Keefe wouldn't name a starting goaltender for Saturday's game in Ottawa or Sunday's home date with Detroit, but has indicated he wants Ilya Samsonov to see more road action and have Matt Murray get going at Scotiabank Arena.

Samsonov is 18-2-3 at home with a .927 save percentage and a 2.00 goals-against average, but just 6-7-1 with an .892 save percentage and 3.32 GAA on the road.

Murray, meanwhile, is 5-2-1 with an .880 save percentage and a 3.37 GAA in Toronto, and 9-6-1 with a .915 save percentage and a 2.75 GAA on the highway.


Noel Acciari, the other piece in the O'Reilly deal, won't play this weekend because of a neck/whiplash injury that saw him sit out Wednesday.

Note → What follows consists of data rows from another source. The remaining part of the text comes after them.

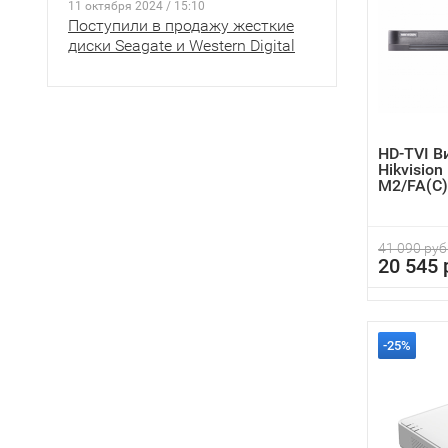
11 октября 2024 / 15:10
Поступили в продажу жесткие
диски Seagate и Western Digital
HD-TVI В
Hikvision
M2/FA(C)
41 090 руб
20 545 
-25%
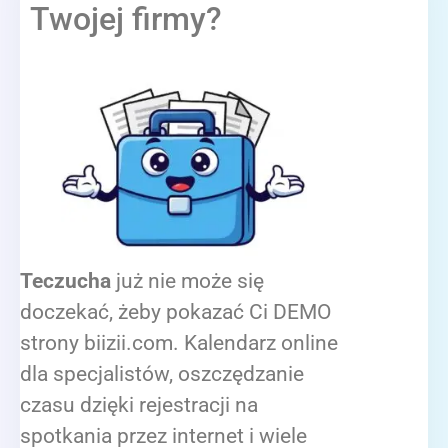
Twojej firmy?
Teczucha
już nie może się
doczekać, żeby pokazać Ci DEMO
strony biizii.com. Kalendarz online
dla specjalistów, oszczędzanie
czasu dzięki rejestracji na
spotkania przez internet i wiele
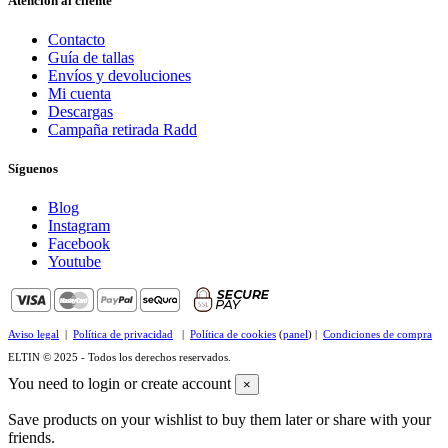
Atención al cliente
Contacto
Guía de tallas
Envíos y devoluciones
Mi cuenta
Descargas
Campaña retirada Radd
Síguenos
Blog
Instagram
Facebook
Youtube
Aviso legal
|
Política de privacidad
|
Política de cookies
(
panel
) |
Condiciones de compra
ELTIN © 2025 - Todos los derechos reservados.
You need to login or create account
×
Save products on your wishlist to buy them later or share with your
friends.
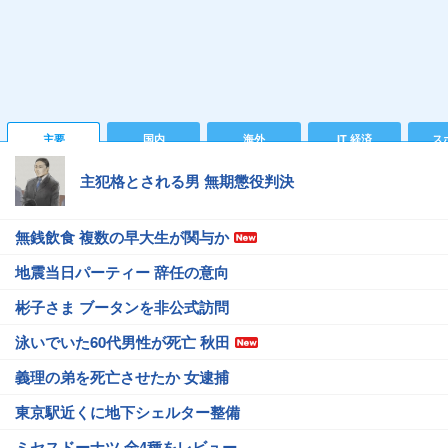
主要
国内
海外
IT 経済
ス
主犯格とされる男 無期懲役判決
無銭飲食 複数の早大生が関与か
地震当日パーティー 辞任の意向
彬子さま ブータンを非公式訪問
泳いでいた60代男性が死亡 秋田
義理の弟を死亡させたか 女逮捕
東京駅近くに地下シェルター整備
ミセスドーナツ 全4種をレビュー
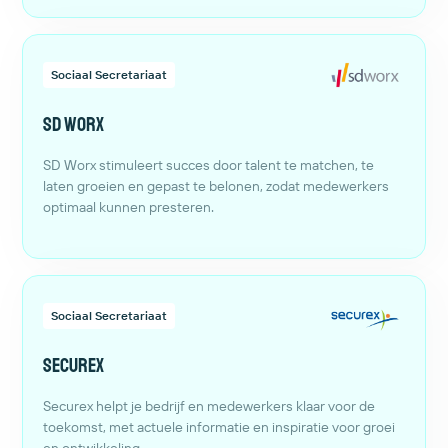
Sociaal Secretariaat
SD Worx
SD Worx stimuleert succes door talent te matchen, te
laten groeien en gepast te belonen, zodat medewerkers
optimaal kunnen presteren.
Sociaal Secretariaat
Securex
Securex helpt je bedrijf en medewerkers klaar voor de
toekomst, met actuele informatie en inspiratie voor groei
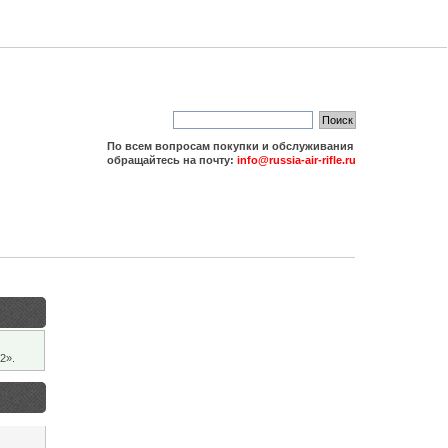
По всем вопросам покупки и обслуживания
обращайтесь на почту:
info@russia-air-rifle.ru
2».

Fellow forward Wayne Simmonds (illness) also missed practice, which opened the door for Radim Zohorna, 26, to be recalled from the American Hockey League's Toronto Marlies on an emergency basis.

The six-foot-six winger, who could play Saturday, was acquired from Calgary on March 3 and has 33 games of NHL experience.

It was a scramble to get Zohorna into the Leafs' practice facility — the team shares its digs with the Marlies — Friday morning.

"He didn't even know how to get (into) this side of the building," Keefe said. "He's new for me, new for our staff."